[DATA SHOWN]
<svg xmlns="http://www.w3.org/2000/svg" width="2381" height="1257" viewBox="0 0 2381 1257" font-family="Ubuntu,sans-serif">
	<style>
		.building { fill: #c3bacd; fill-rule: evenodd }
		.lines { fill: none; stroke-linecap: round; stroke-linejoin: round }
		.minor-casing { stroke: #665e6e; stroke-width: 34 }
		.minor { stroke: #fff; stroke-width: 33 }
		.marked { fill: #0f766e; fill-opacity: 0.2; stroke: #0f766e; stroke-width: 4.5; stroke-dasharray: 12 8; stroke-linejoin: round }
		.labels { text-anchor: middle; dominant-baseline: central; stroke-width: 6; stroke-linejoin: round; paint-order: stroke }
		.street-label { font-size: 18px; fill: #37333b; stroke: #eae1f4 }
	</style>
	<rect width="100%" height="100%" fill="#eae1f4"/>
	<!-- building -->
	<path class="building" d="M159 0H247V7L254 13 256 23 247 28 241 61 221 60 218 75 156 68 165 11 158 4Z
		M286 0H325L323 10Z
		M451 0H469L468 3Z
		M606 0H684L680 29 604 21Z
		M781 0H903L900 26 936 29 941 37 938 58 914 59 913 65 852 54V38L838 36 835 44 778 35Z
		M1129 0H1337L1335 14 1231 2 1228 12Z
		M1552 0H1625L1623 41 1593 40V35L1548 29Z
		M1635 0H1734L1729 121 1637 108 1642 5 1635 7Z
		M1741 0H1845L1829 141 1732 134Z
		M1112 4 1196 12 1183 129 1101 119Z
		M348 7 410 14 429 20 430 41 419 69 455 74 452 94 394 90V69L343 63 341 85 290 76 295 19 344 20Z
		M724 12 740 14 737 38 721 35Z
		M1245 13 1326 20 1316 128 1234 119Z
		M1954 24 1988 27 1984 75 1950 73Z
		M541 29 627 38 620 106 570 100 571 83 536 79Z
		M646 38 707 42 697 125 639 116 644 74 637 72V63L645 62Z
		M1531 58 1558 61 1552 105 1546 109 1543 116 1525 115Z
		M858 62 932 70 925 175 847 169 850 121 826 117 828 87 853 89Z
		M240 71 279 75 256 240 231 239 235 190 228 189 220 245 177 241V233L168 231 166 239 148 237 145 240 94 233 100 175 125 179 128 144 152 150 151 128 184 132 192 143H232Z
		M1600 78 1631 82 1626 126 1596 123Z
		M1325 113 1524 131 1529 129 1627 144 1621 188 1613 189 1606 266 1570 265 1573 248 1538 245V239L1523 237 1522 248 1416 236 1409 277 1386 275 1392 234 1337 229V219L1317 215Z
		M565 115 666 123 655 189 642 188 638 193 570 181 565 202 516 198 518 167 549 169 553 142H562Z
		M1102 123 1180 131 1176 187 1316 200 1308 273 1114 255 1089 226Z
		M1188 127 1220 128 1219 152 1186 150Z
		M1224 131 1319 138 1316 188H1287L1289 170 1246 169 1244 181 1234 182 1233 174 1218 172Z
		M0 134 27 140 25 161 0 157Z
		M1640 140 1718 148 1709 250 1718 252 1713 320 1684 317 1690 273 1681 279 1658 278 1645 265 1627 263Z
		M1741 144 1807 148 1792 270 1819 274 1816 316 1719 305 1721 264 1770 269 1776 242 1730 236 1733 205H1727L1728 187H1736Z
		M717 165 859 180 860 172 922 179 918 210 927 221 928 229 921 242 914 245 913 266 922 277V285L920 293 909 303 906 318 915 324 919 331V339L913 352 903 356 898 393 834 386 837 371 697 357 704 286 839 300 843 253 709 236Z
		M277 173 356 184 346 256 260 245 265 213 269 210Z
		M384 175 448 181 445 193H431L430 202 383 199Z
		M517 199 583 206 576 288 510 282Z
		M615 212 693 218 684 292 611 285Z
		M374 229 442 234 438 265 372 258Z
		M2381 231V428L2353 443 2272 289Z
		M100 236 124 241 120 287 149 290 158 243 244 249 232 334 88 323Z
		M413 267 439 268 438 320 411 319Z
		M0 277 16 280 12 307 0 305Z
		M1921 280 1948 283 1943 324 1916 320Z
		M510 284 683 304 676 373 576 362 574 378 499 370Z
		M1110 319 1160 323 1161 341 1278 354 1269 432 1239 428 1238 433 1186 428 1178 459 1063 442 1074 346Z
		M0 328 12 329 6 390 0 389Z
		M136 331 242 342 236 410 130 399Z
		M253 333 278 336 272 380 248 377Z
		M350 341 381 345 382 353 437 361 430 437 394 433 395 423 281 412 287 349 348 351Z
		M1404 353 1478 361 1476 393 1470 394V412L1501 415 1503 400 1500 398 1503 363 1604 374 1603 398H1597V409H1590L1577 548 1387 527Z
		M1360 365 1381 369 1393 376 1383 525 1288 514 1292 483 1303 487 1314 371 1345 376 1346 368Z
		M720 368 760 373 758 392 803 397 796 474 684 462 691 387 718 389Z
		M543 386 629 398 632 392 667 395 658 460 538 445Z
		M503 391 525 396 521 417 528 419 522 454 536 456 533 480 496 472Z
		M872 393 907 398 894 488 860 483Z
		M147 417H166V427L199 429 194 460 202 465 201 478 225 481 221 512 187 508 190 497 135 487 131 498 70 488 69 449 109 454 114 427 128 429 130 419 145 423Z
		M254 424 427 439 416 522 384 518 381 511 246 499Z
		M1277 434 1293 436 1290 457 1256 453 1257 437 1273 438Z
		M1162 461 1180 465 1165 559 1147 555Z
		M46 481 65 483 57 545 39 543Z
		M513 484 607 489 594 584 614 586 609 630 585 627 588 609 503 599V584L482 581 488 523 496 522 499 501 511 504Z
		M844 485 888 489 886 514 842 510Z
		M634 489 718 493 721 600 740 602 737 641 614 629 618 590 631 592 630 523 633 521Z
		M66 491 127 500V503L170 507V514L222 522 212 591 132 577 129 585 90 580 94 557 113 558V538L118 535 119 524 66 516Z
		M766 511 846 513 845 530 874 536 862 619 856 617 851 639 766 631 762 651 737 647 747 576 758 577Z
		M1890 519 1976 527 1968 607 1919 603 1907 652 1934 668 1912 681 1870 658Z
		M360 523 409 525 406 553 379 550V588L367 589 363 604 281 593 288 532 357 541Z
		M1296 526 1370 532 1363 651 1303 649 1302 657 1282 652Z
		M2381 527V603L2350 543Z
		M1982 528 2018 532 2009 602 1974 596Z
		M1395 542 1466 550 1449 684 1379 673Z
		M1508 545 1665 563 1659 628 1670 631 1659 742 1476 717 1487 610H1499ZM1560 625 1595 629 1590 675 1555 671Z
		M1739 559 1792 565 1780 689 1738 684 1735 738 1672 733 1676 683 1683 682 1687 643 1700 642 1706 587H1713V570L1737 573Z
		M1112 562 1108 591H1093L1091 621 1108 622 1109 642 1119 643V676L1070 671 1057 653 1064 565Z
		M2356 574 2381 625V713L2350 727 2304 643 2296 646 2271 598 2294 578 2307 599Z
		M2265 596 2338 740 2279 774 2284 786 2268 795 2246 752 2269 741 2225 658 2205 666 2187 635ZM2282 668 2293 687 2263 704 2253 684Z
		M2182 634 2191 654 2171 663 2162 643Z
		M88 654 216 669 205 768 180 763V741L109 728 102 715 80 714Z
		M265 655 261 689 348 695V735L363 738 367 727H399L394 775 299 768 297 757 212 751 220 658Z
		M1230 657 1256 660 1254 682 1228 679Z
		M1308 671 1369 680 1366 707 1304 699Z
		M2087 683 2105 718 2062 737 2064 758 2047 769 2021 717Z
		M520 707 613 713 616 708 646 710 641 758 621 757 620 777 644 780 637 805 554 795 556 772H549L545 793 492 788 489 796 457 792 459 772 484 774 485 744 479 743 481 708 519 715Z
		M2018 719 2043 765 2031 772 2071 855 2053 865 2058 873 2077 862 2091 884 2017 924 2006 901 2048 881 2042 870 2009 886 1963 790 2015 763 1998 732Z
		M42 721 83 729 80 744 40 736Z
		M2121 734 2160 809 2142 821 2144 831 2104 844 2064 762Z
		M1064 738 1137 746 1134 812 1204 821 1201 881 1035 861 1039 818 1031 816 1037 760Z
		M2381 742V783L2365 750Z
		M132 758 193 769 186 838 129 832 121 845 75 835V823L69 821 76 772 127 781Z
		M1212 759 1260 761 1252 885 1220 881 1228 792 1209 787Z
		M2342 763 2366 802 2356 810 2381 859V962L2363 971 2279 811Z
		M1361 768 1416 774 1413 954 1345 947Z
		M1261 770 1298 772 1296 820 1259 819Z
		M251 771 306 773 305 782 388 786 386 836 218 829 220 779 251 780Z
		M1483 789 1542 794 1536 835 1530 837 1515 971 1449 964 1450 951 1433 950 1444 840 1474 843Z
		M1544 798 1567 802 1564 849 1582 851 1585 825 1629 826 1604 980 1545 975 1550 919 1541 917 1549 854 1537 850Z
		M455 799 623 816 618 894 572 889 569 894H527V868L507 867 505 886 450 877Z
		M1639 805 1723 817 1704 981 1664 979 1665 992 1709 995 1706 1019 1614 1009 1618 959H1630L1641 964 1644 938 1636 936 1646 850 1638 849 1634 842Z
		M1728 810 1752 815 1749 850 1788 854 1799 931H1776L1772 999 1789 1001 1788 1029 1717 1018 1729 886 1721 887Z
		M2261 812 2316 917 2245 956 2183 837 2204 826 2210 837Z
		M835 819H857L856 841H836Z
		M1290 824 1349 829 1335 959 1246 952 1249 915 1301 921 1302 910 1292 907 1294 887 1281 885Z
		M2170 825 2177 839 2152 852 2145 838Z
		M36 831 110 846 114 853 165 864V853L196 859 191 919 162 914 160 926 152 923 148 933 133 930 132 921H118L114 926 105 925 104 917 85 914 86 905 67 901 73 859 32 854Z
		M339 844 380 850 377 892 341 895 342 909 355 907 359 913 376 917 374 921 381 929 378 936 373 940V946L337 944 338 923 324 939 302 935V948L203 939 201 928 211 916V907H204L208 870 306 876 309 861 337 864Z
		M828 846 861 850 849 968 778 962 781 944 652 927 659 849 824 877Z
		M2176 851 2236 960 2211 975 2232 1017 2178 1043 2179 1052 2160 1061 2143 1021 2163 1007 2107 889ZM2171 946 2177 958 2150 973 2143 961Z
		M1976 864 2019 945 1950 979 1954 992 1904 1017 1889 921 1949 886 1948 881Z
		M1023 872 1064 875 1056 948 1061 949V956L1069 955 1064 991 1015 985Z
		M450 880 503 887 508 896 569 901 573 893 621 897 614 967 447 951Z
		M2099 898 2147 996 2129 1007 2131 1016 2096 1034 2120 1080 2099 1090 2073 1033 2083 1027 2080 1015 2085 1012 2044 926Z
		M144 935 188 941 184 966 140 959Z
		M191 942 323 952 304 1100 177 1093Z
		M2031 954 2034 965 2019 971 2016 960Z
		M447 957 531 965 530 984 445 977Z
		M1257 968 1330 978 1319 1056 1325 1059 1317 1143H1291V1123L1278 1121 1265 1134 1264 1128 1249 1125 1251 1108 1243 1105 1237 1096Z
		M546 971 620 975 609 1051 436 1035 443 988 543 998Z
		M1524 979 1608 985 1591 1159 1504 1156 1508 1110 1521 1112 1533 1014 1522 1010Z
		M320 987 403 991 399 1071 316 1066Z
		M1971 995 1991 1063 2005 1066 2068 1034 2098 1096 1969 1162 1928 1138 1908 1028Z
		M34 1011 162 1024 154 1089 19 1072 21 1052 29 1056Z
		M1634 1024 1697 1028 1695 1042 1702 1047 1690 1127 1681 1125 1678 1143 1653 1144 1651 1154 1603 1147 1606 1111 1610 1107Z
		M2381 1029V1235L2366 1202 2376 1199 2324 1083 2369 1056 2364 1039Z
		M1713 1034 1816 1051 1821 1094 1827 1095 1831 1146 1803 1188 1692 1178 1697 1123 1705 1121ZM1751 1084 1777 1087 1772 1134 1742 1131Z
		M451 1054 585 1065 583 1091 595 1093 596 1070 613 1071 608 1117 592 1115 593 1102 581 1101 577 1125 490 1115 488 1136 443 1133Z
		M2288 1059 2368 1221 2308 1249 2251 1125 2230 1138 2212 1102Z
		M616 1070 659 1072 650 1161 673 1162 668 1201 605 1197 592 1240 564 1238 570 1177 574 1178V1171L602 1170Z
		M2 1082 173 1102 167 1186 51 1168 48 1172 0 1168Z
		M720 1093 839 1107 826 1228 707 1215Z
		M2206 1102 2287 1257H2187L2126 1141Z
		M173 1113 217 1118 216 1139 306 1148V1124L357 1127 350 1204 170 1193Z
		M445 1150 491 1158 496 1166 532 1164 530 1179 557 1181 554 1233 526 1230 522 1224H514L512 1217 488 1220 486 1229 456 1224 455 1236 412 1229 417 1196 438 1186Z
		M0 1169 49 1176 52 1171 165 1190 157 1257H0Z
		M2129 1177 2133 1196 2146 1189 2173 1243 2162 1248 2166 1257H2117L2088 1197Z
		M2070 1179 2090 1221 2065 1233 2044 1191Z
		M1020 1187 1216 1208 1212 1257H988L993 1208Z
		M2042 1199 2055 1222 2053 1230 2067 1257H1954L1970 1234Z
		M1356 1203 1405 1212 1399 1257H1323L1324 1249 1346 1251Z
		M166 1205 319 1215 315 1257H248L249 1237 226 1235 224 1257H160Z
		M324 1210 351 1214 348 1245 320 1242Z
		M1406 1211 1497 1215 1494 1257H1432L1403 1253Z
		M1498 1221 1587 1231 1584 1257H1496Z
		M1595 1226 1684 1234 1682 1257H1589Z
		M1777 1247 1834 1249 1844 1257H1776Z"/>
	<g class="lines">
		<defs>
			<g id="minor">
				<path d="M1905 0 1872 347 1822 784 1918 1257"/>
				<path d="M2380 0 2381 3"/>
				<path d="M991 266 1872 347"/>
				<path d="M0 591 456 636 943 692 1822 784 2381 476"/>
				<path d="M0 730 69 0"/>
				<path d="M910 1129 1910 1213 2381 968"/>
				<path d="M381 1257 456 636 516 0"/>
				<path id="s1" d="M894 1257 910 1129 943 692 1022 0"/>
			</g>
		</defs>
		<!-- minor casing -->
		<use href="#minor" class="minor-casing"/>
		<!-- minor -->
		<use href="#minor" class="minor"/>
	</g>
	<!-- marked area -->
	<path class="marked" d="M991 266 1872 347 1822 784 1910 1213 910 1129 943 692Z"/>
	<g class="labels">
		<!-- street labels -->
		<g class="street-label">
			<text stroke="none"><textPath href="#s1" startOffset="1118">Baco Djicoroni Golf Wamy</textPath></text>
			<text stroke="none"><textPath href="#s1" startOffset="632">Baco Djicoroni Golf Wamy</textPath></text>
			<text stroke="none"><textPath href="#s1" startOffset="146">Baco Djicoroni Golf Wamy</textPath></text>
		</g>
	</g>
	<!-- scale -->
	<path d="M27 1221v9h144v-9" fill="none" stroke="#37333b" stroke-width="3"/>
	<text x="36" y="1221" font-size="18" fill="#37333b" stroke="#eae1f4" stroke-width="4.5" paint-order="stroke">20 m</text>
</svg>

[WHAT YOU SHOULD DO]
Gather each line in these records that contains the string "lines".

[SOLUTION TO THIS PROBLEM]
		.lines { fill: none; stroke-linecap: round; stroke-linejoin: round }
	<g class="lines">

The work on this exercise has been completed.